Esmy is a library for full text search, written in Rust. It is inspired by Lucene, but aims to be more flexible.
let schema = SegmentSchemaBuilder::new()
.add_full_doc("full_doc_feature") //features have names
.add_string_index(
"text_string_index",
"text",
Box::new(UAX29Analyzer::new())) //Unicode tokenization
.build();
let index = IndexBuilder::new().create("path/to/index", schema).unwrap();
let doc1 = Doc::new().string_field("text", "The quick brown fox jumps over the lazy dog");
index.add_doc(doc1).unwrap();
let doc2 = Doc::new().string_field("text", "Foxes are generally smaller than some other members of the family Canidae");
index.add_doc(doc2).unwrap();
index.commit().unwrap();
let query = TextQuery::new(
"text", //field
"brown fox", //value
Box::new(UAX29Analyzer::new()), //Search with the same analyzer as we indexed
);
let mut collector = CountCollector::new();
let reader = index.open_reader().unwrap();
reader.search(&query, &mut collector).unwrap();
assert_eq!(1, collector.total_count());
Esmy is an information retrieval system, and takes a lot of inspiration from Lucene. The main idea is to have an inverted index, which allows you to look up which documents contain a certain term. However, often additional data structures are needed in order to be able to visualize or process the data, e.g. to create histograms of result sets or being able to do geo-search. Thus, Esmy is structured to accommodate adding new data structures.
Esmy, as e.g. Lucene, is structured around indexes and segments. A segment is a collection of on-disk data structures, and an index is a set of segments. Segments are immutable. When adding documents to Esmy, you add some documents which are at some point commited to disk, at which point a segment is created. Over time, this will mean many small segments. In order to prevent having so many small segments, Esmy can merge segments into larger segments. The on-disk data structures of the segments can then be used to do something useful, e.g. searching for text.
Apart from not being on the JVM, there are a few differences from Lucene.

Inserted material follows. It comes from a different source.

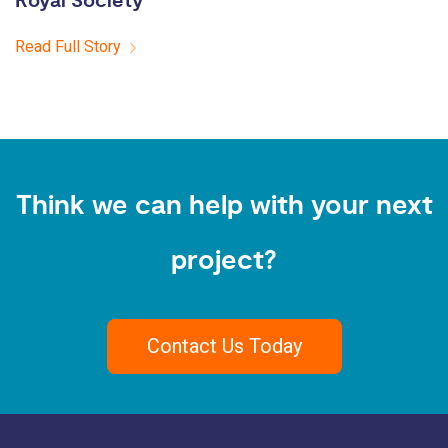
Royal Society
Read Full Story
Think we can help with your next
project?
Contact Us Today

One is that Lucene treats the inverted index as the core of the Library. While it is an important feature of Esmy, it's only one kind of useful data structure. Esmy instead has a concept of a segment feature. The inverted index is one such segment feature. The requirements on a segment feature is that you can create one from a set of documents, and that the feature can merge files that it wrote into larger files.

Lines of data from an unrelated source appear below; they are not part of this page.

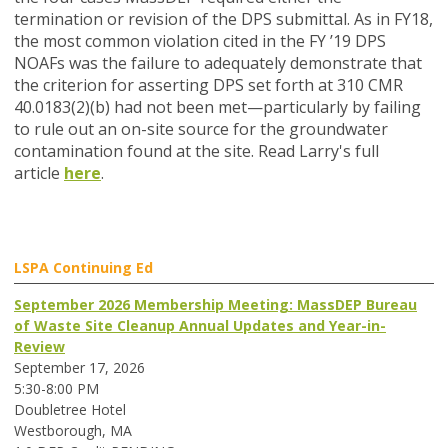
termination or revision of the DPS submittal. As in FY18,
the most common violation cited in the FY ’19 DPS
NOAFs was the failure to adequately demonstrate that
the criterion for asserting DPS set forth at 310 CMR
40.0183(2)(b) had not been met—particularly by failing
to rule out an on-site source for the groundwater
contamination found at the site. Read Larry's full
article
here
.
LSPA Continuing Ed
September 2026 Membership Meeting: MassDEP Bureau
of Waste Site Cleanup Annual Updates and Year-in-
Review
September 17, 2026
5:30-8:00 PM
Doubletree Hotel
Westborough, MA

Features are identified by names, and since they are decoupled from fields you can add more than one type of index for a particular field. This means that you, for example, can have a document indexed with different analyzers without having to have separate fields for them, as you would in Lucene.
Another one is that Esmy has more opinionated (but open) view of what a document is. Lucene treats a document as a set of fields at input, but has no notion of a document when reading. This leads to e.g. Elasticsearch having a JSON-structure emulate this, by storing the JSON as a string field. Since Lucene is not Elasticsearch, Lucene can not use that _source
field, Lucene can't use that field. Esmy instead has a notion of a document, and an on-disk data structure. This means that Esmy can use the document.
This repository is licensed under the Apache License, Version 2.0 license, with the exception of data in the data directory, which comes from Wikipedia and is only used for testing purposes.